Et c'est démontré précisément par les principales données économiques: le taux de chômage est tombé sous les 3%, le produit intérieur brut (PIB) a atteint 3,6% en 2023, dépassant ainsi les attentes, et le nombre de faillites d'entreprises est extrêmement faible en comparaison.

Selon ces chiffres, il n'y a aucun signe que les sanctions occidentales contre la Russie ont un impact et que le moteur économique connaîtra des difficultés dans un avenir proche. Au contraire, le Fonds monétaire international (FMI) estime que l'économie russe croîtra plus rapidement cette année que celle de nombreux pays industrialisés.

Pourtant, une majorité d'experts et d'économistes semblent s'accorder sur un point: en 2025, ce sera terminé.

§ §

Votre travail –
A) Traduisez en anglais cette phrase du texte sur l'économie russe : « Pourtant, une majorité d'experts et d'économistes semblent s'accorder sur un point: en 2025, ce sera terminé. »
B) Rédigez la suite du texte sur l'économie russe, en partant de sa dernière phrase.
La liste ci-dessous provient d'une source distincte.

Données fournies –
§ §

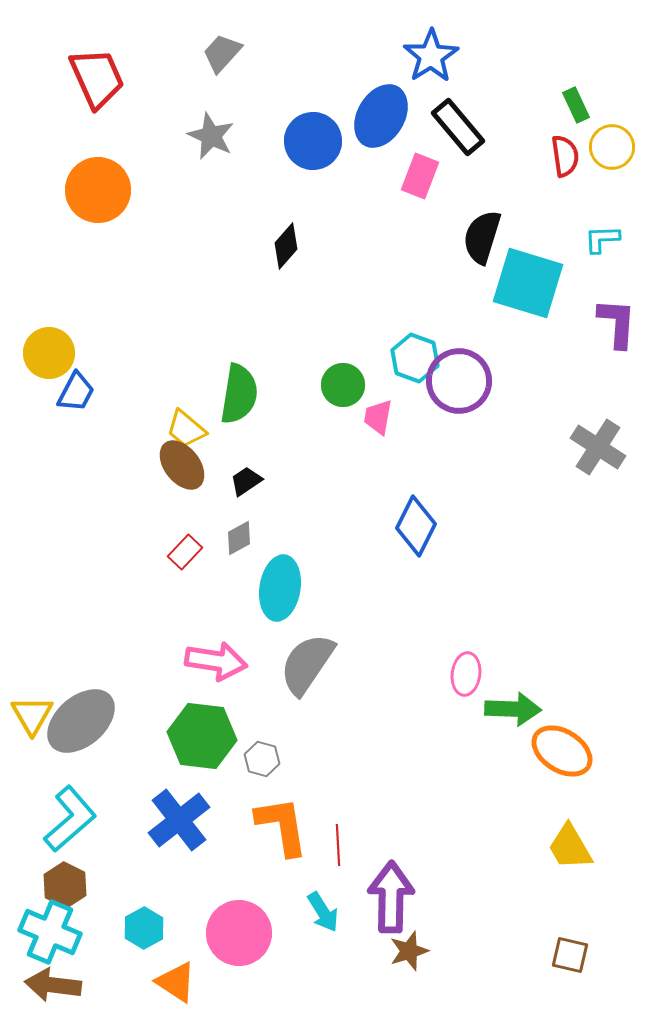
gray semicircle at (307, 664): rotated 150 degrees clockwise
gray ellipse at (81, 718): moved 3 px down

§ §

Résultats finaux –
A) Yet a majority of experts and economists seem to agree on one point: in 2025, it will be over.

B)
Principal moteur: les investissements publics

Mi-avril, le FMI a à nouveau révisé à la hausse ses prévisions de croissance pour la Russie. Dans sa dernière «Perspectives de l'économie mondiale», le Fonds monétaire international prévoit une croissance de 3,2% pour l'année en cours. Comparé aux prévisions de 1,1% faites en octobre et aux 2,6% prévus en février dernier, il s'agit d'une révision nettement à la hausse.

Le prix élevé du pétrole ainsi que le maintien des exportations de pétrole russes y ont également contribué. C'est ce qu'écrit le FMI:

«Le pétrole russe, exporté principalement vers la Chine et l'Inde, a largement dépassé le plafond de prix fixé par les pays du G7 depuis la deuxième moitié de l'année 2023.»

En 2024, le prix du pétrole pourrait également continuer à augmenter, car une nouvelle intensification au Moyen-Orient n'est pas exclue.

Simultanément, les économistes prévoient cependant une nette décélération de la croissance à partir de 2025. La raison en est que l'effet des investissements publics élevés, principalement dans l'industrie de l'armement, devrait probablement diminuer l'année prochaine. Les économistes considèrent les investissements dans les installations de production militaire comme la principale raison de la croissance actuellement encore en hausse du PIB.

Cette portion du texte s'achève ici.